▸ **Work request**
Examine the entries below, count the lines holding the string "Natural", and respond with the number only.

(Beginning of Exercise material)

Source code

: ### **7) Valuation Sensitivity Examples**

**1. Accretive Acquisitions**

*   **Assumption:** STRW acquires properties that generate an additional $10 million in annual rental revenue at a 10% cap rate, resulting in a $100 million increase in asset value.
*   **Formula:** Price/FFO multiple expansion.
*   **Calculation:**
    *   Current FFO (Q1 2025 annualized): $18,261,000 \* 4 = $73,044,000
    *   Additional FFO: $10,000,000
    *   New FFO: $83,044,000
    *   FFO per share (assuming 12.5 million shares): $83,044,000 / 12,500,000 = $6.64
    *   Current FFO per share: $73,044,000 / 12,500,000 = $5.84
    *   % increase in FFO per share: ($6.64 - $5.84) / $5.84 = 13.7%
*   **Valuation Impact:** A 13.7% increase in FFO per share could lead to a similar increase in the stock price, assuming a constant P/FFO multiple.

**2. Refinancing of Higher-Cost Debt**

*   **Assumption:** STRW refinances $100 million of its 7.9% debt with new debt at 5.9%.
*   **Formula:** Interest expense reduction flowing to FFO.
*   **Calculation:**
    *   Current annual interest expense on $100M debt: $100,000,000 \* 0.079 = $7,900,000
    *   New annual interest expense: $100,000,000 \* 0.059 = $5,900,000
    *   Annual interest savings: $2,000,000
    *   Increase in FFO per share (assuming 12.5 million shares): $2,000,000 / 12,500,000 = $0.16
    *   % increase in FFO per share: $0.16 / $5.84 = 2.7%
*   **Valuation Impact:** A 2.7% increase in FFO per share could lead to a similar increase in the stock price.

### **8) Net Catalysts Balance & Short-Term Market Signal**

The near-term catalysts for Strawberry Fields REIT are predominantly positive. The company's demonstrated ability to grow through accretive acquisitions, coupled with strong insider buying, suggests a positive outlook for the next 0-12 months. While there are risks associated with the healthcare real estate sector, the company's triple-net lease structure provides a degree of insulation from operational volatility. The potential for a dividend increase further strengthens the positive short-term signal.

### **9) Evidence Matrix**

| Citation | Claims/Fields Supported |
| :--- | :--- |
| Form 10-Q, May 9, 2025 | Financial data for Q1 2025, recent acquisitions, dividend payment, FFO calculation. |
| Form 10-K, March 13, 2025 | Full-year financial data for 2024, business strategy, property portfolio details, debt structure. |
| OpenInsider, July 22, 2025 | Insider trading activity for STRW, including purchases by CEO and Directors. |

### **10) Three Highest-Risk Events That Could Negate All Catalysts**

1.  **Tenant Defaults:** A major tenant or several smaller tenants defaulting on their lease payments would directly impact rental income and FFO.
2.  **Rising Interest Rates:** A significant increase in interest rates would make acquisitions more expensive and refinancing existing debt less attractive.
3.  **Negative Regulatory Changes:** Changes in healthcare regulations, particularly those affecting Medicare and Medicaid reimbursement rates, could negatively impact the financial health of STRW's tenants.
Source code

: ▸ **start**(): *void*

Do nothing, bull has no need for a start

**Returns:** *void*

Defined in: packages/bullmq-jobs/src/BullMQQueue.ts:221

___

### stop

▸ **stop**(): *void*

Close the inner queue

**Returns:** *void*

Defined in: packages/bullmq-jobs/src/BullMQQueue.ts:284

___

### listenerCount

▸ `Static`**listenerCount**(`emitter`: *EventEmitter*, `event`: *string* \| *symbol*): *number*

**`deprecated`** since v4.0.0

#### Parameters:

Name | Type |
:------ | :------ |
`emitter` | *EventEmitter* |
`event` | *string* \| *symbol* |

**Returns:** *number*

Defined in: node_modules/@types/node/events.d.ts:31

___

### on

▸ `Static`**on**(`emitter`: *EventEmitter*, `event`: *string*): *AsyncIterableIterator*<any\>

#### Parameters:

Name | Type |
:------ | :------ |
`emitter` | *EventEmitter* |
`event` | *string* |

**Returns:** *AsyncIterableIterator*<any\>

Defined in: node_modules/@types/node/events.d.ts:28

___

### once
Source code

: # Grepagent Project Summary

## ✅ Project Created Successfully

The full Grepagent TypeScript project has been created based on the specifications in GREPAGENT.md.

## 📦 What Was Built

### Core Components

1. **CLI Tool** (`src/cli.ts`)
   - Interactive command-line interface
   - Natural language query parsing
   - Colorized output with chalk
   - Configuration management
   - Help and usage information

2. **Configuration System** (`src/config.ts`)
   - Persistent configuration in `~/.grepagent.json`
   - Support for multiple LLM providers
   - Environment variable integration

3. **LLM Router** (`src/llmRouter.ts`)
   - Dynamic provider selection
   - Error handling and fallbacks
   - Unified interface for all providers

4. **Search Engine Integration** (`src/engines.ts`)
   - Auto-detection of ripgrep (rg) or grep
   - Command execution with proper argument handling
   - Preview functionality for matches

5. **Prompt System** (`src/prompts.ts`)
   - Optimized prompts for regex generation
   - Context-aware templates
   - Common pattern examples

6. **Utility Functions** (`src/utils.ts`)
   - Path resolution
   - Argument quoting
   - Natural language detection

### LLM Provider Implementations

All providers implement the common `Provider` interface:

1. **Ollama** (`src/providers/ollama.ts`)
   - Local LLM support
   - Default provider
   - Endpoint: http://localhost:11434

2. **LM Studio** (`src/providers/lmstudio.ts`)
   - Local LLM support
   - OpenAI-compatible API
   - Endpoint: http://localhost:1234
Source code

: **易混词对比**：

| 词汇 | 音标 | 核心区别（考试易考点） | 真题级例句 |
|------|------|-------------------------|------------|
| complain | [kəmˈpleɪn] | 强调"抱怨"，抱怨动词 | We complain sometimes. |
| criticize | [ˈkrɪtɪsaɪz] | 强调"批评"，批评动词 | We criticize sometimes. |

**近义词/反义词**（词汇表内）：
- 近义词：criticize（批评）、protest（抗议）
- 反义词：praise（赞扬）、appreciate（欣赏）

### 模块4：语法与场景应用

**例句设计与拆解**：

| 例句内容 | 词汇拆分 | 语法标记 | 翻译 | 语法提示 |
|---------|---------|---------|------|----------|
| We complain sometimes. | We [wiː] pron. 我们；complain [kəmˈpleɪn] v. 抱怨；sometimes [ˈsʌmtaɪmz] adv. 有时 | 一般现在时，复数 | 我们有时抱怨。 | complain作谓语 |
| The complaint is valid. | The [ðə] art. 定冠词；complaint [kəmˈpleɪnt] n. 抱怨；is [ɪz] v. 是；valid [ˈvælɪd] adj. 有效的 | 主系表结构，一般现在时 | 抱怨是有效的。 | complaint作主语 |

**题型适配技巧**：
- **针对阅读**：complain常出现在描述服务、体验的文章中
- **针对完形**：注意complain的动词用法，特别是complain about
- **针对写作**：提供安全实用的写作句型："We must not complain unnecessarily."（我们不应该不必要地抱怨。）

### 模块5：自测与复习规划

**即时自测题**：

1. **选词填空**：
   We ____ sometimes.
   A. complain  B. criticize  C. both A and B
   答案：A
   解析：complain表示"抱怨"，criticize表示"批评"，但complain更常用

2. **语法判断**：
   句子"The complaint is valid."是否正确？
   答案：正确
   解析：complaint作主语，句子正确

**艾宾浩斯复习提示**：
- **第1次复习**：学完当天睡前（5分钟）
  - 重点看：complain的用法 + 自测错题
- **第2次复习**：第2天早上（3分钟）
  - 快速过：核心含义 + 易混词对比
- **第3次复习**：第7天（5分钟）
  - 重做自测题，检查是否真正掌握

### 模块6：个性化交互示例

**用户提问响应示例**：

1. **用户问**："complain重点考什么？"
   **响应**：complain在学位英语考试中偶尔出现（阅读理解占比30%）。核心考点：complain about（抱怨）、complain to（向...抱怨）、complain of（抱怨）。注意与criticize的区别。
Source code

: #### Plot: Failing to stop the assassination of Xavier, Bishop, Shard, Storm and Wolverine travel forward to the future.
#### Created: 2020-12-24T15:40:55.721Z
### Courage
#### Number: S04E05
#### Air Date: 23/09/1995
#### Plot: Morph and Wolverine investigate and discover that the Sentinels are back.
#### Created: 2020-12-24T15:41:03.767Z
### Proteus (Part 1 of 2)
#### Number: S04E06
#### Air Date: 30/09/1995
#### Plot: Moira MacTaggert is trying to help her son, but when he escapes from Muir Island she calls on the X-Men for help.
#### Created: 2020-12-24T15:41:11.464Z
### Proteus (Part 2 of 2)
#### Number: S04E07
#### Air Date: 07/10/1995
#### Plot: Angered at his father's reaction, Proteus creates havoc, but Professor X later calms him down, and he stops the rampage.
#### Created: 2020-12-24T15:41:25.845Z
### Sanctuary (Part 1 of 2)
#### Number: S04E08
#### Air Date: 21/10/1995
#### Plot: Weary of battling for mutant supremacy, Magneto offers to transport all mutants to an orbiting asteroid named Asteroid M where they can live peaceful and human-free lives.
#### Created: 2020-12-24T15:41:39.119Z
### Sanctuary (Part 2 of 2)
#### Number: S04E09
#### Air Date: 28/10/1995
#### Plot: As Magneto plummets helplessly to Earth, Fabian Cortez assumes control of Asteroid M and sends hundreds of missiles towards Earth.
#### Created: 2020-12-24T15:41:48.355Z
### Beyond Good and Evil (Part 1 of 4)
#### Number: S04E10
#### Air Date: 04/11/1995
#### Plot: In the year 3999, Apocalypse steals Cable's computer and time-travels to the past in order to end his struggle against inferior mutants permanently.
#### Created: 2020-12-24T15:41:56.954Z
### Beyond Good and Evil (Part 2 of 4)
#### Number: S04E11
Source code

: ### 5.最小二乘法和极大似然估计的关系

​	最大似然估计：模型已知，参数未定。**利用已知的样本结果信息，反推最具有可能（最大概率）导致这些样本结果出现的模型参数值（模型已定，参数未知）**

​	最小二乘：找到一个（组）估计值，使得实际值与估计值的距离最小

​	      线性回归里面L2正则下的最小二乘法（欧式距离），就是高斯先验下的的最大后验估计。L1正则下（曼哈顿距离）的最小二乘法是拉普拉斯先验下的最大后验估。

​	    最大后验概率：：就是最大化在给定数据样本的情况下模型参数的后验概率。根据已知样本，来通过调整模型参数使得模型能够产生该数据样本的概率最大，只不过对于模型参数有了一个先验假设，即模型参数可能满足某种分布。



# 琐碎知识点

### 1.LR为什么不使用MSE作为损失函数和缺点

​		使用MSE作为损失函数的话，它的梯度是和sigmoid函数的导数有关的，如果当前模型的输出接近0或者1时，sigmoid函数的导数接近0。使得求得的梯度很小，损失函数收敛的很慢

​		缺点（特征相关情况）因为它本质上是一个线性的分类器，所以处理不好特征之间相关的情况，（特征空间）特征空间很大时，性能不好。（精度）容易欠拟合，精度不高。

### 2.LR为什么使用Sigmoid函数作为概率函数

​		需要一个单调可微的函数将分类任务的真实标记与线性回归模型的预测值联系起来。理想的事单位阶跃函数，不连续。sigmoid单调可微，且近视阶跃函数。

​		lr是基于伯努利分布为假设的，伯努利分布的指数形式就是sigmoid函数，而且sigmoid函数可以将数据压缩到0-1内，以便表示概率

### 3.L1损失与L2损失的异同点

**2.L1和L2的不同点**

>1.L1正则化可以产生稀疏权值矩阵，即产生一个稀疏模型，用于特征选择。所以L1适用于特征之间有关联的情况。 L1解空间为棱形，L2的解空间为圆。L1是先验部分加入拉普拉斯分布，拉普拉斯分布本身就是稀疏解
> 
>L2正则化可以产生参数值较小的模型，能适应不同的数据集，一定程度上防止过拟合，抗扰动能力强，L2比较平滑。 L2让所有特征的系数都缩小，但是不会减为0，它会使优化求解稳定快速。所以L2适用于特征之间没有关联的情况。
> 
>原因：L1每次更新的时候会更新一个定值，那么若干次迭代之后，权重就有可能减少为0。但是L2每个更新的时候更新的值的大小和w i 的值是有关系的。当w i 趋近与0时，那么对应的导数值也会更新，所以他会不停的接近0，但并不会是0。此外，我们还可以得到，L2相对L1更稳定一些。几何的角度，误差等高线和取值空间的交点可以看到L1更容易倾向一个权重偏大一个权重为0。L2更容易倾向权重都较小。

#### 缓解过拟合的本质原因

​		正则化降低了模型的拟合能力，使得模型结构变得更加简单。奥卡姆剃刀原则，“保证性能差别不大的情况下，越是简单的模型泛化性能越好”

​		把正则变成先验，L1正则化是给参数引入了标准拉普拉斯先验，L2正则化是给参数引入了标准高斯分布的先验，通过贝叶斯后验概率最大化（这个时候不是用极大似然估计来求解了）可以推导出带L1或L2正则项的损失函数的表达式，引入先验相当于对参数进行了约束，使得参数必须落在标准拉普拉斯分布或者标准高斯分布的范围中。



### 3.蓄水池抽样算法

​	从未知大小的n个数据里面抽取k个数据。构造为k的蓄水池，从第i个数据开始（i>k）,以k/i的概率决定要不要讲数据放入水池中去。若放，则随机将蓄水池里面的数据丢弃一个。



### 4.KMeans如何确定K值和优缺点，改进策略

(End of Exercise material)

▸ **Response box**
2